Sugar became more more readily available from the New World (meaning it got cheaper) with the availability of new sugar crops and turkey became available too. I am not sure how expensive Chocolate was, probably it was quite a luxury? Anything that still had to be imported from the New World would not have been cheap, but everything that could be grown easily in the Old World would have been available to peasants.
 
Aug 2013
162
Finland
#17
I think bread of differing levels of quality was used a lot more than today, not only separately as just bread but also in other dishes, for example to thicken soups or broths. Also bread was used as plates (trenchers) and especially the wealthy might give the used, soaked trenchers to the poor as food rather than eating them themselves.

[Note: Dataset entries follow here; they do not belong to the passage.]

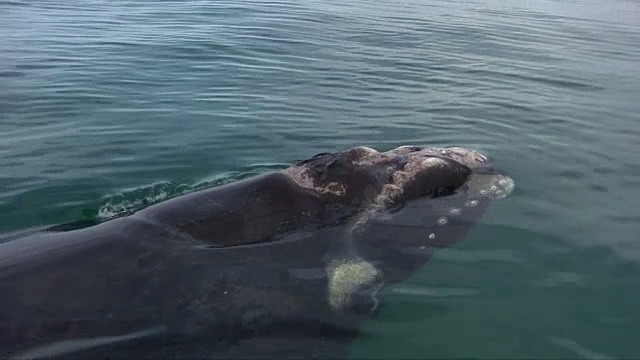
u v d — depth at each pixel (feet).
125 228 23.13
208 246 22.68
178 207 23.97
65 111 43.27
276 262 22.58
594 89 51.90
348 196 25.34
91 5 84.38
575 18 91.91
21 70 52.65
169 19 76.28
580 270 23.85
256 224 23.59
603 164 34.71
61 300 20.53
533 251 24.97
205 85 49.75
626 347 19.75
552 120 42.65
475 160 30.09
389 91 49.08
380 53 62.28
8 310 20.16
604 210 28.84
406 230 24.94
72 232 23.67
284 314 20.98
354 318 21.06
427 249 24.39
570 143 38.09
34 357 19.21
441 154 29.32
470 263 23.95
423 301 21.84
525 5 103.55
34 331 19.76
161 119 41.83
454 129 40.29
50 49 59.77
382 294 22.13
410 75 54.24
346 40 67.77
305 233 23.80
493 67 58.39
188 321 20.44
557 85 52.80
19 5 81.15
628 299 22.17
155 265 21.71
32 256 22.08
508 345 19.80
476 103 46.32
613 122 42.75
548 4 106.11
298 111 43.70
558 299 22.08
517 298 22.09
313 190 25.17
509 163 34.24
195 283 21.39
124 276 21.29
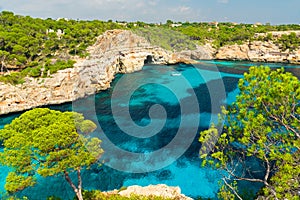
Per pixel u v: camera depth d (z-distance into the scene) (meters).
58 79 56.97
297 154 11.59
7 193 18.33
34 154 15.41
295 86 10.48
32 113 16.03
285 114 11.38
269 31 129.25
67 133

From the pictures it looks like Olde Hanse doesn't offer trenchers but it looks interesting, I will have to check them out the next time I visit Tallinn :)
 
Jan 2009
1,258
#18
From the pictures it looks like Olde Hanse doesn't offer trenchers but it looks interesting, I will have to check them out the next time I visit Tallinn :)
It is an experience, definitely, with candle lighting and wooden benches and all that. If they offer it, the wild boar is worth having. The bear was a disappointment, but at least now I can say I have had it; I am in no hurry to have it again, though.

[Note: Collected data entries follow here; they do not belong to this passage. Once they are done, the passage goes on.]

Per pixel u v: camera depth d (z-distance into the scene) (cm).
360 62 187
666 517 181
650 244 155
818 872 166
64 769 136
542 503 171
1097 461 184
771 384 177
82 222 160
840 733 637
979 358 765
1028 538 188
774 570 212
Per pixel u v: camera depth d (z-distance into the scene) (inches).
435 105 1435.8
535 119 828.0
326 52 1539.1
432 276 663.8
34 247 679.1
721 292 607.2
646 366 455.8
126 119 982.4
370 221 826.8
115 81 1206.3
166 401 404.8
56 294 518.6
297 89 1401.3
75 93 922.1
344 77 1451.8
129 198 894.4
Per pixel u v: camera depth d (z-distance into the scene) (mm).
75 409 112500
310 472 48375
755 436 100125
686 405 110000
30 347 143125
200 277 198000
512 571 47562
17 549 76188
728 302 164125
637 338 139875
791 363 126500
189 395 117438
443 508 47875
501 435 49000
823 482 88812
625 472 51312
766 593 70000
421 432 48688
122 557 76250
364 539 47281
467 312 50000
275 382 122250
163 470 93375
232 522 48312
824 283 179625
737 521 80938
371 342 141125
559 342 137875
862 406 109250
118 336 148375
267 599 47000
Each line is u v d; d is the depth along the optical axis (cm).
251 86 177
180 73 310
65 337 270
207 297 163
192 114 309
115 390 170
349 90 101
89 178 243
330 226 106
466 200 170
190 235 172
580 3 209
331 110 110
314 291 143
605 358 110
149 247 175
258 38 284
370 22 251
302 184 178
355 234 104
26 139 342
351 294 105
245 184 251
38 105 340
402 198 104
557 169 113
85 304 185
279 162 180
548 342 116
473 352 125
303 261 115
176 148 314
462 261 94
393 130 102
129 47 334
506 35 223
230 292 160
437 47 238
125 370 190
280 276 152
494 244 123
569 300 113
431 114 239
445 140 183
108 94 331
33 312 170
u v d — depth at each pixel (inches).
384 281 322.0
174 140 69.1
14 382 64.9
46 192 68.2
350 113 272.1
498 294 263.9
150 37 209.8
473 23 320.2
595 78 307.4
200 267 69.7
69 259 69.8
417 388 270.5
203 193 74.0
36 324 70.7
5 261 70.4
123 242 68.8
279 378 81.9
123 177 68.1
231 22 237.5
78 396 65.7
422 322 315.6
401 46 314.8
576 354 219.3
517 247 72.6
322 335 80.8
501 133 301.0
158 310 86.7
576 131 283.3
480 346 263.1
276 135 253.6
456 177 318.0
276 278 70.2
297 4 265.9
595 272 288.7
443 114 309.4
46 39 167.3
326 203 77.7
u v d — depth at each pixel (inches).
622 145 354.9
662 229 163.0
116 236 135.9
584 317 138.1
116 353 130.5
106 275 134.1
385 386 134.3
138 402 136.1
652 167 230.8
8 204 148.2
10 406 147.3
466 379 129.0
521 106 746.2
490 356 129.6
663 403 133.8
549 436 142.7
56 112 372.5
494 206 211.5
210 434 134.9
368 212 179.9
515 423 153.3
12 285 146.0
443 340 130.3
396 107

If you are on a bit more of a budget, there is a small 'tavern' at the old town hall, III Draakon. They serve elk soup, but it is not historical, as it has potatoes in it, too. Very good, though, especially if you are visiting the place during the colder months and appreciate getting something warm to eat.
 
Likes: chefren

Shtajerc

Ad Honorem
Jul 2014
6,698
Lower Styria, Slovenia
#20
Like, said they'd eat a lot more meat than the peasents. Here in the Slovene Lands peasents hunted dormice, which was a rare source of meat for them. Nobles would have no need for that, they'd eat meat from wild game and domesticated animals. The rich would put all sorts of spices and honey in their wine too, not just food. I imagine their wine would be somewhat repulsing by today's standards. Actual sugar would be only for the rich as well and to that you can add sweets decorated with gold. Poultry would often be decorated with the birds feathers when served, to make it look more lifelike.